PARTNERS ABROAD: A CONVERSATION WITH NIGERIAN AGENCY CREDO ADVISORY
Bijl PR’s work often transcends national borders. To be able to tell our clients’ stories outside of the Netherlands, we are happy to rely on the help of our international colleagues from the Global Communications Alliance. A worldwide network of like-minded, independent agencies that together have many years of experience in the field of communication, PR and public affairs. Continuing our “Partners Abroad” series, we explore in three different editions what characterizes communication in Nigeria, the United States and Argentina. In this edition, we talk to Grace Alegeh, Partner at Credo Advisory in Nigeria.
The agencies of the Global Communications Alliance share local and international knowledge with each other. And we work together. By doing so, we support our clients as broadly as possible. We are proud that Bijl PR is part of this network that consists of 16 agencies, spread across Europe, Asia, North America, South America and Africa. Including Credo Advisory! Credo is based in the city of Abuja, the captial of Nigeria. In 2023 they expanded to Washington D.C. and opened a new office in the American Capital. Their expertise lies in development communications, public relations, corporate communications, community & event engagement, government communications, digital communications, and public affairs. Their work often has a social impact, using the Sustainable Developments Goals as guidelines.
Reduce hesitation and mistrust
In our work we want to reach different target groups for our customers, each with their own needs. But how do you deal with the different needs of these target groups? With a large population of about 200 million people and more than 250 ethnic groups, more than 500 languages are spoken in Nigeria. These different target groups must all be informed about the national Covid-19 vaccination campaign in which Credo Advisory participated. It was the team’s first time implementing a high-impact national campaign.
A complex case, in which a targeted and culturally sensitive approach was essential. Grace: “There was a lot of hesitation and mistrust among the Nigerian population regarding the vaccine. We made full use of data from social listening and collected input from the target group, town halls and journalists. We developed campaign messages and materials targeted at women, health workers, religious groups and traditional leaders to encourage vaccine acceptance and uptake. Thus, our public campaign materials incorporated local languages and other cultural nuances (e.g.dressing style). Working with the NPHCDA team, we produced targeted communication materials in the five major Nigerian languages at the national level, which were shared with the state-level NPHCDA staff for production in the local dialects of the beneficiary communities.”

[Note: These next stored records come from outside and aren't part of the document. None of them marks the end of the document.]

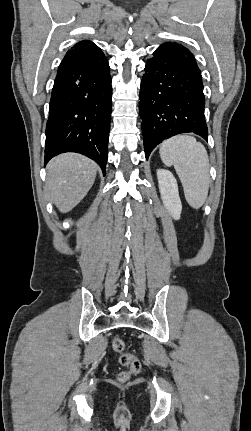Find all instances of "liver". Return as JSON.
Here are the masks:
<instances>
[{"label":"liver","mask_w":251,"mask_h":431,"mask_svg":"<svg viewBox=\"0 0 251 431\" xmlns=\"http://www.w3.org/2000/svg\"><path fill=\"white\" fill-rule=\"evenodd\" d=\"M97 174V164L76 153H65L47 165L46 186L51 201L62 213L72 210L88 193Z\"/></svg>","instance_id":"liver-1"}]
</instances>
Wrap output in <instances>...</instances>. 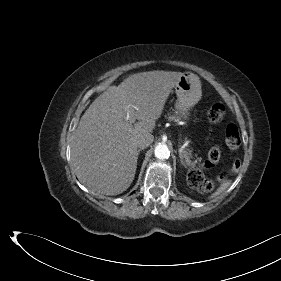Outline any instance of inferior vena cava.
Listing matches in <instances>:
<instances>
[{
	"label": "inferior vena cava",
	"instance_id": "inferior-vena-cava-1",
	"mask_svg": "<svg viewBox=\"0 0 281 281\" xmlns=\"http://www.w3.org/2000/svg\"><path fill=\"white\" fill-rule=\"evenodd\" d=\"M153 140H154V136L150 133H147L138 137L136 143L138 148L144 149L148 147L153 142Z\"/></svg>",
	"mask_w": 281,
	"mask_h": 281
}]
</instances>
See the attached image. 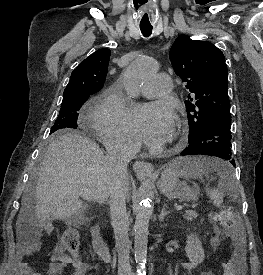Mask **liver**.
I'll return each mask as SVG.
<instances>
[{
    "label": "liver",
    "instance_id": "liver-1",
    "mask_svg": "<svg viewBox=\"0 0 263 275\" xmlns=\"http://www.w3.org/2000/svg\"><path fill=\"white\" fill-rule=\"evenodd\" d=\"M112 187L110 165L99 145L78 133L61 134L45 152L33 191L34 205L28 202L29 190L22 198L17 229L32 220L72 223L88 209L80 193L104 204Z\"/></svg>",
    "mask_w": 263,
    "mask_h": 275
}]
</instances>
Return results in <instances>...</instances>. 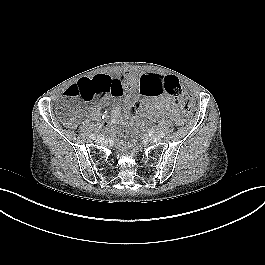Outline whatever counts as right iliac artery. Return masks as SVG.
<instances>
[{"label":"right iliac artery","mask_w":265,"mask_h":265,"mask_svg":"<svg viewBox=\"0 0 265 265\" xmlns=\"http://www.w3.org/2000/svg\"><path fill=\"white\" fill-rule=\"evenodd\" d=\"M96 138V134H91L90 139L94 140Z\"/></svg>","instance_id":"right-iliac-artery-1"}]
</instances>
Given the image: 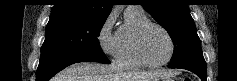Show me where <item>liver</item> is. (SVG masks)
<instances>
[{
  "mask_svg": "<svg viewBox=\"0 0 237 81\" xmlns=\"http://www.w3.org/2000/svg\"><path fill=\"white\" fill-rule=\"evenodd\" d=\"M164 71L124 72L113 65L80 62L70 65L54 81H151Z\"/></svg>",
  "mask_w": 237,
  "mask_h": 81,
  "instance_id": "liver-1",
  "label": "liver"
}]
</instances>
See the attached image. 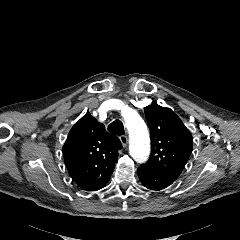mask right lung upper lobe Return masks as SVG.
<instances>
[{
	"instance_id": "1",
	"label": "right lung upper lobe",
	"mask_w": 240,
	"mask_h": 240,
	"mask_svg": "<svg viewBox=\"0 0 240 240\" xmlns=\"http://www.w3.org/2000/svg\"><path fill=\"white\" fill-rule=\"evenodd\" d=\"M121 148L119 138L87 113L70 130L62 151L73 181L84 190L96 191L109 181Z\"/></svg>"
}]
</instances>
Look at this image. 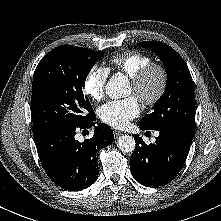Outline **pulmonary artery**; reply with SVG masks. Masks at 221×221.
Here are the masks:
<instances>
[{
	"label": "pulmonary artery",
	"mask_w": 221,
	"mask_h": 221,
	"mask_svg": "<svg viewBox=\"0 0 221 221\" xmlns=\"http://www.w3.org/2000/svg\"><path fill=\"white\" fill-rule=\"evenodd\" d=\"M159 135V133L157 132V133H155V136L157 137Z\"/></svg>",
	"instance_id": "obj_1"
}]
</instances>
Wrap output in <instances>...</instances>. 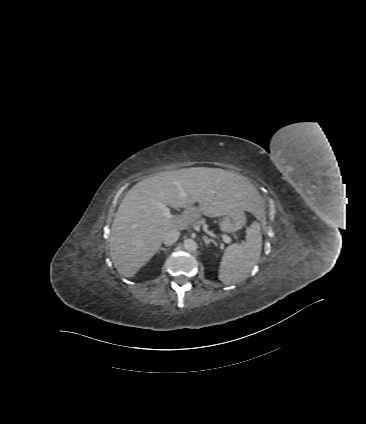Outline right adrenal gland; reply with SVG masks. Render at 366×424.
<instances>
[{"instance_id":"right-adrenal-gland-1","label":"right adrenal gland","mask_w":366,"mask_h":424,"mask_svg":"<svg viewBox=\"0 0 366 424\" xmlns=\"http://www.w3.org/2000/svg\"><path fill=\"white\" fill-rule=\"evenodd\" d=\"M167 248H164V247H159V249L157 250V253H160V251H164V252H167Z\"/></svg>"}]
</instances>
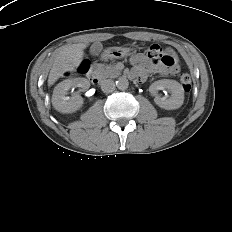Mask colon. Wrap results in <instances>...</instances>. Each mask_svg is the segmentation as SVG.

When asked what case she is most proud of, Grace unsurprisingly answers: “I am very proud of the COVID-19 emergency response campaign. It was very satisfying to see how much awareness we achieved and the attention our campaign generated in various offline and online media. We are proud of the international recognition of our work; our case has been used in several studies. But most importantly, we were part of the national team that battled fake news and reduced vaccine hesitancy, which helped save lives. Nigeria had one of the lowest COVID-19-related deaths thanks to this approach.”
More room for creativity and strategy thanks to artificial intelligence
In addition to the common challenges, we also look forward to the future. How will our field develop in the near future? Grace thinks that artificial intelligence will play a bigger role in our daily work as communication professionals: “Work such as research, writing and media monitoring can be carried out faster thanks to this development, allowing communication experts gives us the opportunity to focus on other matters within our range of tasks, such as developing strategies and thinking creatively. In addition, I expect that virtual reality will be used more in awareness campaigns. Finally, short videos on (social) media platforms will remain relevant, partly due to the short attention span of the target group. Think of TikTok videos, YouTube shorts and Instagram reels.”
Bureaucratic and vibrant at the same time
With a distance of more than 4,000 miles and a population 12 times as large compared to The Netherlands, Nigeria is a different country in many ways. According to Grace, the high degree of bureaucracy is typical for Nigeria, which restricts the publication of agreed communication and action plans, and therefore affects the work. But fake news is also big in the country: “With the increase of social media and communication technologies, the distribution of fake news in Nigeria is an increasing problem. This is something that we as agencies must address. Nevertheless, our field consists of vibrant, highly creative and innovative experts with the ability to deliver excellent communication products and services.”
Your network = your net worth
Finally, we asked Grace about the best advice she ever received from a fellow professional. A simple, but effective piece of advice: “Your network is your net worth. Keep expanding your network.” She believes that building a good network, inside and outside your field, is extremely valuable: “These contacts can become long-term business partners or provide recommendations or referrals for relevant projects in the future.”
We agree with Grace! This is something the Global Communications Alliance proves very well. On to more knowledge sharing and collaboration on great projects!